Exercise - Rewrite the lines from the start of the records through the line containing "family: Convolvulaceae", both ends included, and swap each "phylum" for "division". Keep everything else unchanged.

Data entries
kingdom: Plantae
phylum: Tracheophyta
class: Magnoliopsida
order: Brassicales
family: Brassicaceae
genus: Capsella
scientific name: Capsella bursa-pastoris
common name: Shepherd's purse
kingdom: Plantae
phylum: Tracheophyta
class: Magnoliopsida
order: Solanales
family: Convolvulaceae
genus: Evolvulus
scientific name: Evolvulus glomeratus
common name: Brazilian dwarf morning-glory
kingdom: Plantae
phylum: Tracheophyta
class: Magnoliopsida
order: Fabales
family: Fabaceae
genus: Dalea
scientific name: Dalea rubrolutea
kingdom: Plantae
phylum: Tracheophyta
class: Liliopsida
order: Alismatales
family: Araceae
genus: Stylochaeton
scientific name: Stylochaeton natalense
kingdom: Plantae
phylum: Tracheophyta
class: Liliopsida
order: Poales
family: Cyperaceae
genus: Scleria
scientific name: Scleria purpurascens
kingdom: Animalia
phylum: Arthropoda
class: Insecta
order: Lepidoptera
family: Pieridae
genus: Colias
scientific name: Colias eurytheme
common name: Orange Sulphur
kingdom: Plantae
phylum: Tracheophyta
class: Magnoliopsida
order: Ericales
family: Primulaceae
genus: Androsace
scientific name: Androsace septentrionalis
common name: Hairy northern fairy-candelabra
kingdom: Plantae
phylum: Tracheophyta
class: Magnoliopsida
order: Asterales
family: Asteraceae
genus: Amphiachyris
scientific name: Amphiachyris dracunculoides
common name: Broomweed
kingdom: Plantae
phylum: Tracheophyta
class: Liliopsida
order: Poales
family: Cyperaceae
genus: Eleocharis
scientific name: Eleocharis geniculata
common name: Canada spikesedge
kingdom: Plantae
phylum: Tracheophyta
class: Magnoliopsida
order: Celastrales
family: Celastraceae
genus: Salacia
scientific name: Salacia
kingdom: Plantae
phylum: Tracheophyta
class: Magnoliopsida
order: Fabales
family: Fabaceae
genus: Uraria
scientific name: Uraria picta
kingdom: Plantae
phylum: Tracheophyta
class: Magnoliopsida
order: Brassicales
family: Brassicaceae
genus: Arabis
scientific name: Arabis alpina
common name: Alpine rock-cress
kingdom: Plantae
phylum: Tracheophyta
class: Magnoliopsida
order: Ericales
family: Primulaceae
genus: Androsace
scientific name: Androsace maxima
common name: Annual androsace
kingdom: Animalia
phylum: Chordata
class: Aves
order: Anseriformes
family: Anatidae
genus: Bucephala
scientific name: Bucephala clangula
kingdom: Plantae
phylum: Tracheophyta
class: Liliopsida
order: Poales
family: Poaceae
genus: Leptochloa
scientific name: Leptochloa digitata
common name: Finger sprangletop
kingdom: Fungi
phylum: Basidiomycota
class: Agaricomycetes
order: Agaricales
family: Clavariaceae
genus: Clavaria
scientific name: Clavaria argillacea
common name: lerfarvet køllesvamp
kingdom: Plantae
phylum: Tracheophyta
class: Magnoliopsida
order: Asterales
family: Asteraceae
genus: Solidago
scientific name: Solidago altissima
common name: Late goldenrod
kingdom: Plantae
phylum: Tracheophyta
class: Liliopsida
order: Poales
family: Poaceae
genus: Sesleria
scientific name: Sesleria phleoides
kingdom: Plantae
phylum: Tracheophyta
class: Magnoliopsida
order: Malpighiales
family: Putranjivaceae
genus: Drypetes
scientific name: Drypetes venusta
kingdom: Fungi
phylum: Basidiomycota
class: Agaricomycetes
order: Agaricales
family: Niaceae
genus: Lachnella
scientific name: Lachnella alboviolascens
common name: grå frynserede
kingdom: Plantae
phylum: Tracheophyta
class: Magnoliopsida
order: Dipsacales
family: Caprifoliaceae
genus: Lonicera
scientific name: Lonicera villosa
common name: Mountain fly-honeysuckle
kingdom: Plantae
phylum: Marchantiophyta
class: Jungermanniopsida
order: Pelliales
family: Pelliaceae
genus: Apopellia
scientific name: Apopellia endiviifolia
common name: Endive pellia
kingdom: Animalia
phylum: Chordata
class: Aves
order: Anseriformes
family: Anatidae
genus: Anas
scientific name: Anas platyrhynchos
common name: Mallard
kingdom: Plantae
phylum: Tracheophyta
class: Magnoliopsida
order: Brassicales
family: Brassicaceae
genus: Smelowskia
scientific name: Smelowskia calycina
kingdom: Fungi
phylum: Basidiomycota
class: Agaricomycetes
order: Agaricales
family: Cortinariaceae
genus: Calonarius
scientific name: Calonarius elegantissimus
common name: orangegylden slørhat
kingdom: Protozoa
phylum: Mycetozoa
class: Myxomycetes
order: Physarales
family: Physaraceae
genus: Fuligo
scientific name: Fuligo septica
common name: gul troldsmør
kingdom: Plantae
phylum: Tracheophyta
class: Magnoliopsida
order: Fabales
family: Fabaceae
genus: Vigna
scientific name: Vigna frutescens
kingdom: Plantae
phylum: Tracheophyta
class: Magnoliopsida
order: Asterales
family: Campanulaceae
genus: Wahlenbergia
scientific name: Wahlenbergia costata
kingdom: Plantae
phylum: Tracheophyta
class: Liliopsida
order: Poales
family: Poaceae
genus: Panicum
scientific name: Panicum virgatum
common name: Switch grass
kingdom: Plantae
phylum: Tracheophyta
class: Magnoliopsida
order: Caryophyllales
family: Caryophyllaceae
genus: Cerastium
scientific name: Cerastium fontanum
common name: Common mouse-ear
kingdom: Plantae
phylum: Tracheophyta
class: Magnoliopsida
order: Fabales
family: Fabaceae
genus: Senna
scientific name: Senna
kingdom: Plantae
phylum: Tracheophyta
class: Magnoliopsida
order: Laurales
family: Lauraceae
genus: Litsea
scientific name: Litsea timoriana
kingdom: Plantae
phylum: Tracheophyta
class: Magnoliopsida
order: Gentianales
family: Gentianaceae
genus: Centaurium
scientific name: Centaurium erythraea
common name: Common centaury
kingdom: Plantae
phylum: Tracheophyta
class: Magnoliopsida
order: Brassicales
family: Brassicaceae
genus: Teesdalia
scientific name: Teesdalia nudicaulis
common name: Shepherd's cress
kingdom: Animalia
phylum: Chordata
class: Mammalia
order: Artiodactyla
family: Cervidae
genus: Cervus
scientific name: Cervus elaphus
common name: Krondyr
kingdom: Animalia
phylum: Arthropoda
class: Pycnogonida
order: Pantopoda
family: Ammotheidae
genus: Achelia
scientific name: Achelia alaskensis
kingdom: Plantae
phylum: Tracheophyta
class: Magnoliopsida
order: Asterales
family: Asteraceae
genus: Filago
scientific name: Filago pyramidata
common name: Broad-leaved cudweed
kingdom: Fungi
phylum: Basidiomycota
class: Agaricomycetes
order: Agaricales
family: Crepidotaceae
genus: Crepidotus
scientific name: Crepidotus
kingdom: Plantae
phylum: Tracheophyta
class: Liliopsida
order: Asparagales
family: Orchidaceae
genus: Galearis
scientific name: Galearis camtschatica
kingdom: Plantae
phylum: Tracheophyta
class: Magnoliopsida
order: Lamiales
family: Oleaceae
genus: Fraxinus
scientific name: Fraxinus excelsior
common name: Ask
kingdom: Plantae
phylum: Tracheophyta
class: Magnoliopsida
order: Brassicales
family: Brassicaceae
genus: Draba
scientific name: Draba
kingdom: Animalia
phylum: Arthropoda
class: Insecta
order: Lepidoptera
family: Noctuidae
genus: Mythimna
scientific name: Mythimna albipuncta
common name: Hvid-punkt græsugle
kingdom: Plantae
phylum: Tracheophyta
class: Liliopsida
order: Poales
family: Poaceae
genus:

Correct answer -
kingdom: Plantae
division: Tracheophyta
class: Magnoliopsida
order: Brassicales
family: Brassicaceae
genus: Capsella
scientific name: Capsella bursa-pastoris
common name: Shepherd's purse
kingdom: Plantae
division: Tracheophyta
class: Magnoliopsida
order: Solanales
family: Convolvulaceae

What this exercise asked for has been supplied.